Kedatangan keluarga tersebut terjadi pada awal Mei 2026 dan sempat menyita perhatian publik, terutama setelah aksi mereka disiarkan secara langsung melalui media sosial.
Keluarga Pertanyakan Legalitas Penangkapan
Perwakilan keluarga, Fikri, menyampaikan keberatan keras terkait penangkapan AA yang disebut tidak disertai surat perintah penangkapan saat dilakukan oleh petugas.
“Kami datang mencari keadilan. Kenapa abang saya ditangkap tanpa adanya surat penangkapan yang kami terima?” ujar Fikri dengan nada tegas di halaman Mapolres Labuhanbatu.
Aksi tersebut disiarkan melalui live streaming Facebook dan langsung menarik perhatian ribuan warganet.
Soroti Kinerja Penyidik
Dalam pernyataannya, Fikri juga menyinggung kinerja penyidik terkait penanganan sejumlah perkara sebelumnya yang dinilai tidak tuntas.
Ia bahkan menyebut adanya dugaan keterlibatan oknum aparat dalam proses penanganan kasus yang dianggap tidak transparan.
Muncul Dugaan Pungutan Liar
Kekecewaan keluarga semakin memuncak setelah muncul dugaan adanya permintaan sejumlah uang oleh oknum aparat.
Uang tersebut, menurut keluarga, diduga diminta sebagai syarat agar tersangka dapat direhabilitasi serta kasusnya tidak dipublikasikan ke media.
“Kami diminta sejumlah uang agar abang saya direhabilitasi dan tidak diekspos ke media,” ungkap Fikri.
Menuai Sorotan Publik dan Praktisi Hukum
Viralnya peristiwa ini memicu reaksi luas di masyarakat Labuhanbatu.

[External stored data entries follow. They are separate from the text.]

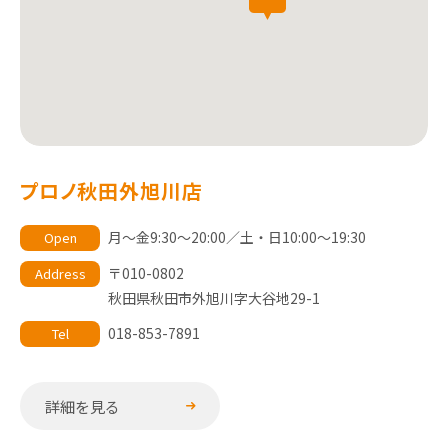
プロノ秋田外旭川店
月～金9:30～20:00／土・日10:00～19:30
Open
〒010-0802
Address
秋田県秋田市外旭川字大谷地29-1
018-853-7891
Tel
詳細を見る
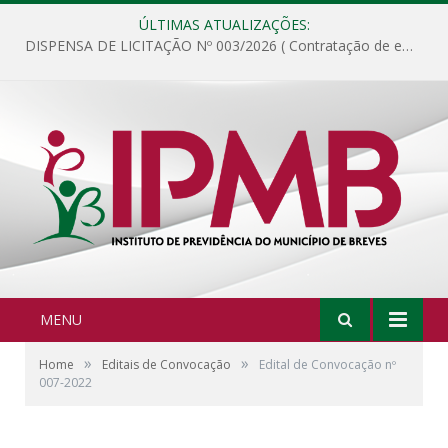
ÚLTIMAS ATUALIZAÇÕES:
DISPENSA DE LICITAÇÃO Nº 003/2026 ( Contratação de empresa para fornecimento de gêneros alimentícios não perecíveis, materiais de expediente, descartáveis, copa e cozinha, para análise e posterior publicação.)
MENU
»
»
Home
Editais de Convocação
Edital de Convocação nº
007-2022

Sejumlah praktisi hukum menilai bahwa polemik ini tidak hanya menyangkut aspek materiil perkara, tetapi juga menyentuh aspek formil, khususnya terkait prosedur penangkapan yang sah menurut hukum.
Pemerhati publik mendesak agar kasus ini menjadi bahan evaluasi menyeluruh bagi institusi kepolisian.
“Ini harus menjadi alarm bagi aparat penegak hukum. Jika benar ada pelanggaran, maka perlu ditindak tegas untuk menjaga kepercayaan publik,” ujar salah satu tokoh masyarakat setempat.
Menunggu Klarifikasi Resmi
Hingga berita ini diturunkan, pihak Polres Labuhanbatu maupun Polda Sumatera Utara belum memberikan keterangan resmi terkait dugaan pelanggaran prosedur maupun isu pungutan liar tersebut.
Masyarakat kini menantikan langkah lanjutan, termasuk kemungkinan pemeriksaan oleh Divisi Profesi dan Pengamanan (Propam) guna memastikan transparansi dan akuntabilitas penanganan kasus.